§ Work to be completed:
Where the line holding "(1, False): 16 -> 18" appears, start copying, and continue exactly through the last line of the listing, skipping pictures.

§ Dataset records:
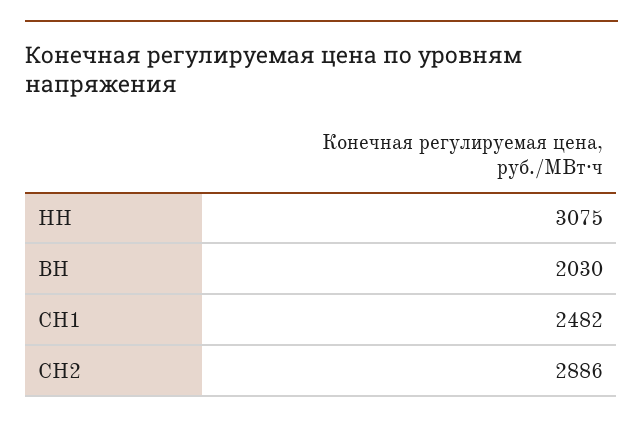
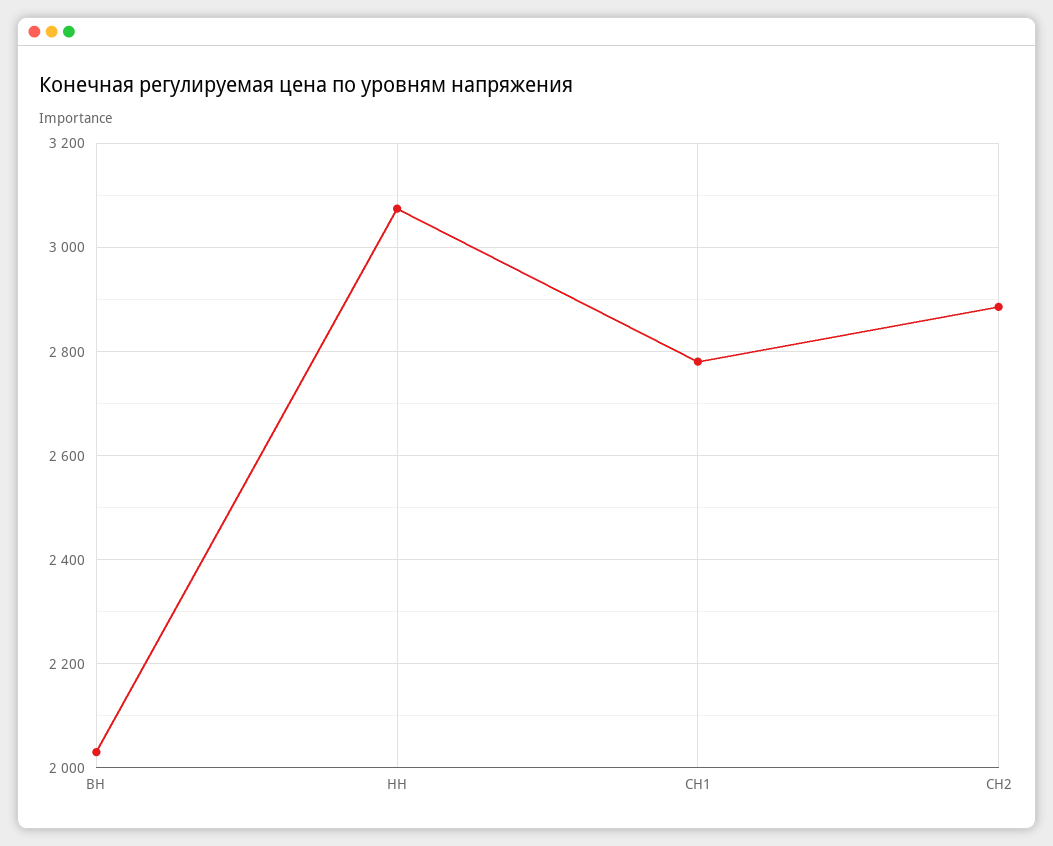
СН1: 2482 -> 2780

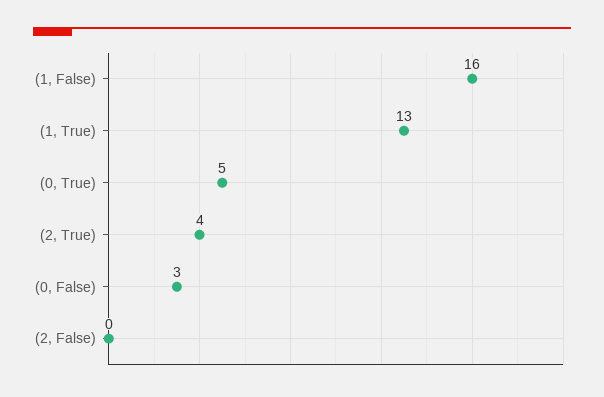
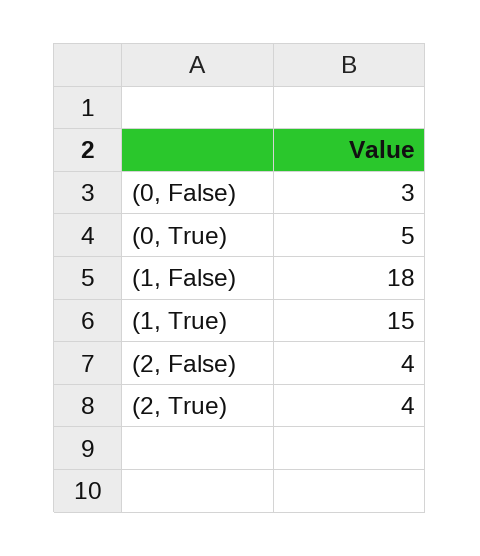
(1, False): 16 -> 18
(1, True): 13 -> 15
(2, False): 0 -> 4

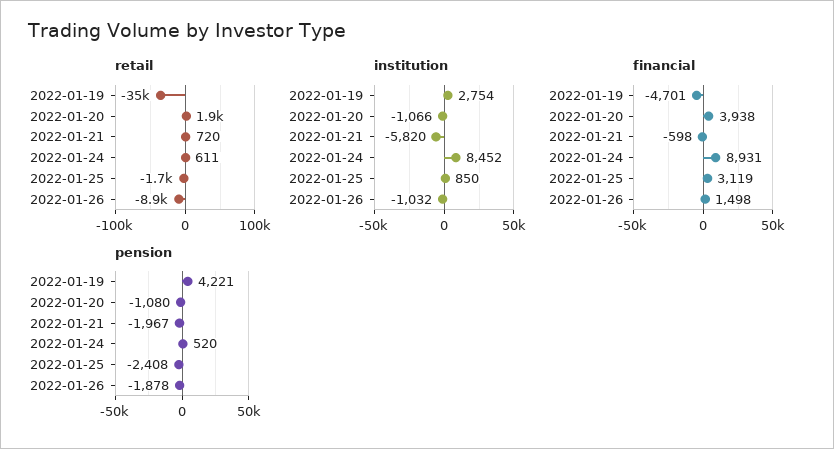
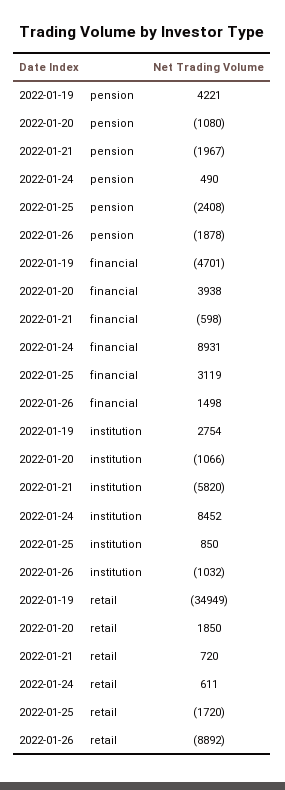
pension, 2022-01-24: 520 -> 490

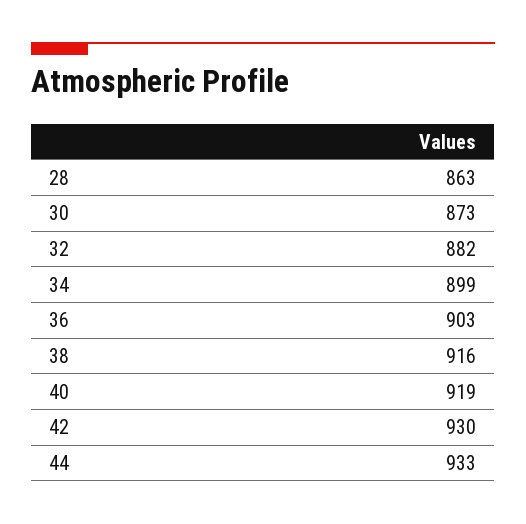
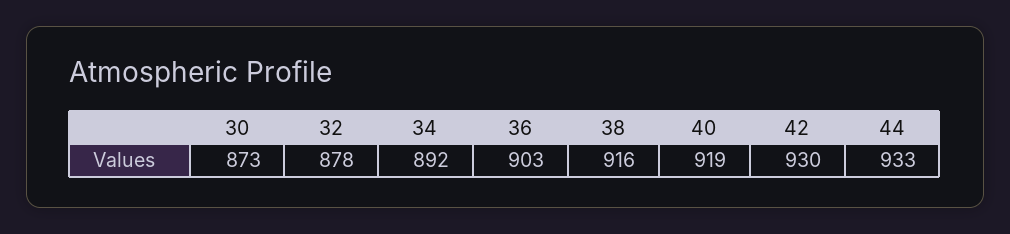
28: 863 -> none
32: 882 -> 878
34: 899 -> 892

§ Written solution:
(1, False): 16 -> 18
(1, True): 13 -> 15
(2, False): 0 -> 4

pension, 2022-01-24: 520 -> 490

28: 863 -> none
32: 882 -> 878
34: 899 -> 892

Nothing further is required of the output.